Mereka tergabung dalam Paguyuban Peternak Rakyat Nasional (PPRN). Dalam aksinya, para peternak membentangkan sejumlah poster dan spanduk, yang berisi tuntutan kepada pemerintah.
Di antaranya bertuliskan 'Pak Jokowi, tolong kami, jagung kami belum datang. 'Kami butuh jagung segera'. 'Perintah Presiden tidak jalan, peternak jadi korban'.
Koordinator aksi PPRN, Yesi Yuni dalam orasinya mengatakan, sebelumnya perwakilan peternak telah bertemu Presiden di Jakarta terkait kebutuhan jagung peternak ayam petelur. Dalam pertemuan itu Presiden Jokowi mengeluarkan kebijakan, untuk menyediakan pasokan 30 ribu ton jagung, dengan harga Rp 4.500/kilogram.
"Kita disediakan jagung (harga) Rp 4.500. Di sisi lain Bapak Mendag menyediakan uang untuk menyediakan jagung ini. Setelah satu bulan berlalu, jagung itu ternyata tersendat," kata Yesi, Senin (18/10/2021).
Hingga saat ini, janji penyediaan jagung dengan harga wajar itu baru terealisasi 10 persen atau sekitar 900 ton. Kondisisi tersebut membuat para peternak kelabakan, sebab jagung merupakan salah satu komponen pokok dalam peternakan ayam petelur.
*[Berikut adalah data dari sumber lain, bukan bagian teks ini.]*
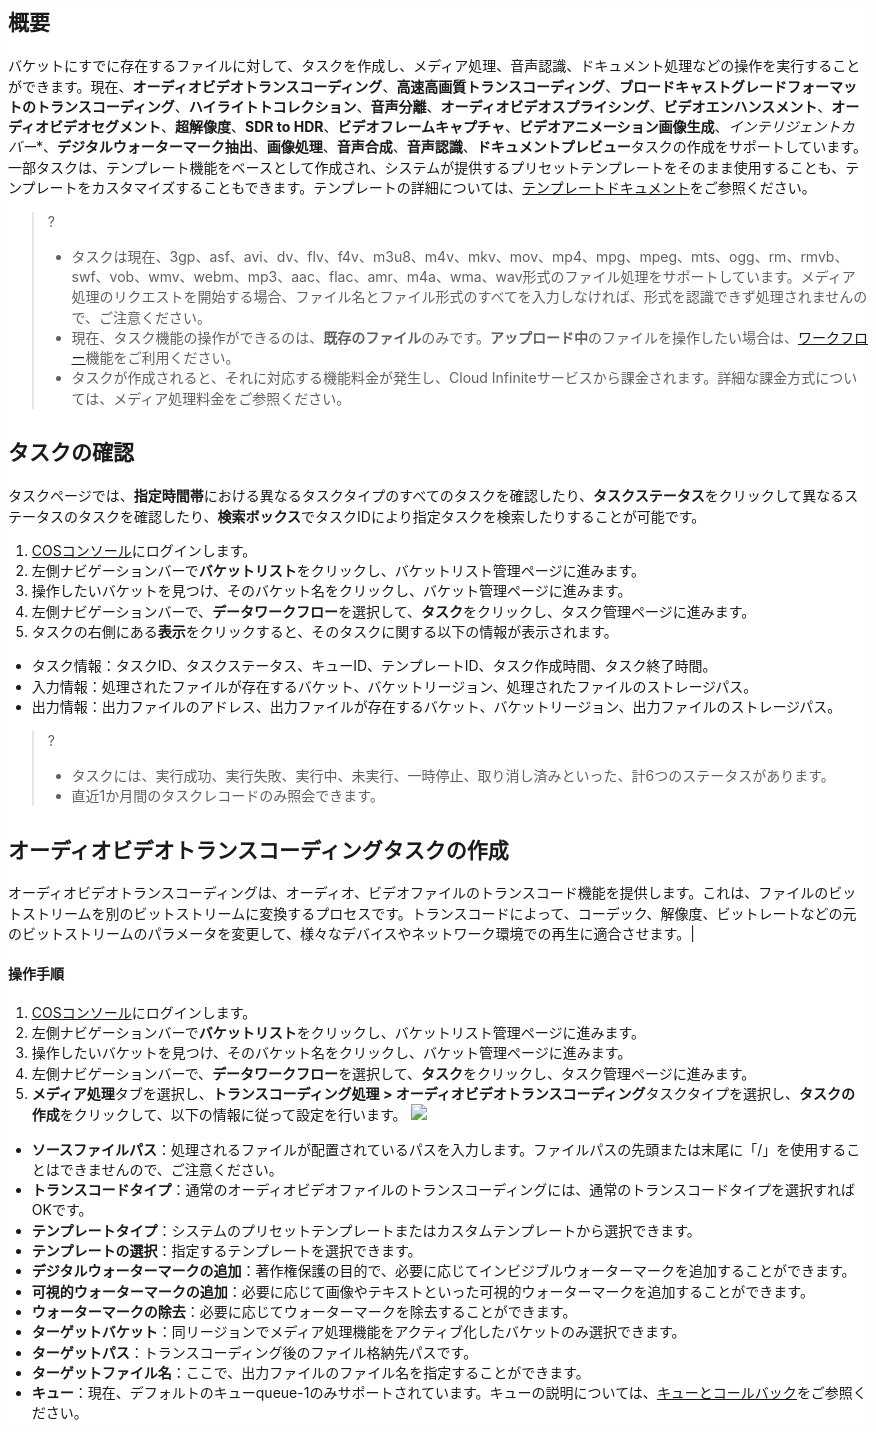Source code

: ## 概要

バケットにすでに存在するファイルに対して、タスクを作成し、メディア処理、音声認識、ドキュメント処理などの操作を実行することができます。現在、**オーディオビデオトランスコーディング**、**高速高画質トランスコーディング**、**ブロードキャストグレードフォーマットのトランスコーディング**、**ハイライトトコレクション**、**音声分離**、**オーディオビデオスプライシング**、**ビデオエンハンスメント**、**オーディオビデオセグメント**、**超解像度**、**SDR to HDR**、**ビデオフレームキャプチャ**、**ビデオアニメーション画像生成**、*インテリジェントカバー**、**デジタルウォーターマーク抽出**、**画像処理**、**音声合成**、**音声認識**、**ドキュメントプレビュー**タスクの作成をサポートしています。一部タスクは、テンプレート機能をベースとして作成され、システムが提供するプリセットテンプレートをそのまま使用することも、テンプレートをカスタマイズすることもできます。テンプレートの詳細については、[テンプレートドキュメント](https://intl.cloud.tencent.com/document/product/436/46411)をご参照ください。

>?
> - タスクは現在、3gp、asf、avi、dv、flv、f4v、m3u8、m4v、mkv、mov、mp4、mpg、mpeg、mts、ogg、rm、rmvb、swf、vob、wmv、webm、mp3、aac、flac、amr、m4a、wma、wav形式のファイル処理をサポートしています。メディア処理のリクエストを開始する場合、ファイル名とファイル形式のすべてを入力しなければ、形式を認識できず処理されませんので、ご注意ください。
> - 現在、タスク機能の操作ができるのは、**既存のファイル**のみです。**アップロード中**のファイルを操作したい場合は、[ワークフロー](https://intl.cloud.tencent.com/document/product/436/46408)機能をご利用ください。
> - タスクが作成されると、それに対応する機能料金が発生し、Cloud Infiniteサービスから課金されます。詳細な課金方式については、メディア処理料金をご参照ください。
> 

## タスクの確認

タスクページでは、**指定時間帯**における異なるタスクタイプのすべてのタスクを確認したり、**タスクステータス**をクリックして異なるステータスのタスクを確認したり、**検索ボックス**でタスクIDにより指定タスクを検索したりすることが可能です。

1. [COSコンソール](https://console.cloud.tencent.com/cos5)にログインします。
2. 左側ナビゲーションバーで**バケットリスト**をクリックし、バケットリスト管理ページに進みます。
3. 操作したいバケットを見つけ、そのバケット名をクリックし、バケット管理ページに進みます。
4. 左側ナビゲーションバーで、**データワークフロー**を選択して、**タスク**をクリックし、タスク管理ページに進みます。
5. タスクの右側にある**表示**をクリックすると、そのタスクに関する以下の情報が表示されます。

 - タスク情報：タスクID、タスクステータス、キューID、テンプレートID、タスク作成時間、タスク終了時間。
 - 入力情報：処理されたファイルが存在するバケット、バケットリージョン、処理されたファイルのストレージパス。
 - 出力情報：出力ファイルのアドレス、出力ファイルが存在するバケット、バケットリージョン、出力ファイルのストレージパス。

>? 
>- タスクには、実行成功、実行失敗、実行中、未実行、一時停止、取り消し済みといった、計6つのステータスがあります。
>- 直近1か月間のタスクレコードのみ照会できます。

## オーディオビデオトランスコーディングタスクの作成

オーディオビデオトランスコーディングは、オーディオ、ビデオファイルのトランスコード機能を提供します。これは、ファイルのビットストリームを別のビットストリームに変換するプロセスです。トランスコードによって、コーデック、解像度、ビットレートなどの元のビットストリームのパラメータを変更して、様々なデバイスやネットワーク環境での再生に適合させます。|

#### 操作手順

1. [COSコンソール](https://console.cloud.tencent.com/cos5)にログインします。
2. 左側ナビゲーションバーで**バケットリスト**をクリックし、バケットリスト管理ページに進みます。
3. 操作したいバケットを見つけ、そのバケット名をクリックし、バケット管理ページに進みます。
4. 左側ナビゲーションバーで、**データワークフロー**を選択して、**タスク**をクリックし、タスク管理ページに進みます。
5. **メディア処理**タブを選択し、**トランスコーディング処理 > オーディオビデオトランスコーディング**タスクタイプを選択し、**タスクの作成**をクリックして、以下の情報に従って設定を行います。
![](https://qcloudimg.tencent-cloud.cn/raw/9b039ab7eb963c16e50d988e82203f48.png)
 - **ソースファイルパス**：処理されるファイルが配置されているパスを入力します。ファイルパスの先頭または末尾に「/」を使用することはできませんので、ご注意ください。
 - **トランスコードタイプ**：通常のオーディオビデオファイルのトランスコーディングには、通常のトランスコードタイプを選択すればOKです。
 - **テンプレートタイプ**：システムのプリセットテンプレートまたはカスタムテンプレートから選択できます。
 - **テンプレートの選択**：指定するテンプレートを選択できます。
 - **デジタルウォーターマークの追加**：著作権保護の目的で、必要に応じてインビジブルウォーターマークを追加することができます。
 - **可視的ウォーターマークの追加**：必要に応じて画像やテキストといった可視的ウォーターマークを追加することができます。
 - **ウォーターマークの除去**：必要に応じてウォーターマークを除去することができます。
 - **ターゲットバケット**：同リージョンでメディア処理機能をアクティブ化したバケットのみ選択できます。
 - **ターゲットパス**：トランスコーディング後のファイル格納先パスです。
 - **ターゲットファイル名**：ここで、出力ファイルのファイル名を指定することができます。
 - **キュー**：現在、デフォルトのキューqueue-1のみサポートされています。キューの説明については、[キューとコールバック](https://intl.cloud.tencent.com/document/product/436/46412)をご参照ください。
"Saat ini harga jagung di pasaran Rp 6 ribu," ujarnya.
Tersendatnya penyediaan jagung itu dinilai kontradiktif dengan statement Menteri Pertanian, yang mengaku ketersediaan jagung saat ini sedang surplus.
Yesi menambahkan, saat ini peternak ayam petelur di Blitar dan sekitarnya kembang kempis. Sebab harga jual telur anjlok hingga Rp 13 ribu per kilogram. Padahal untuk bisa mencapai keuntungan, harga jual telur di tingkat peternak sekitar Rp 21 ribu per kilogram.
Untuk mempertahankan peternakannya, anggota PPRN ini berusaha dengan berbagai macam cara. Termasuk mengurangi jumlah populasi ternaknya.
"Ada yang mencoba cari jagung meskipun mahal, ada juga yang (campuran) karak. Untuk bertahan ada yang terpaksa mengurangi populasi, jadi sudah kanibal, jual ternak untuk beli pakan," jelasnya.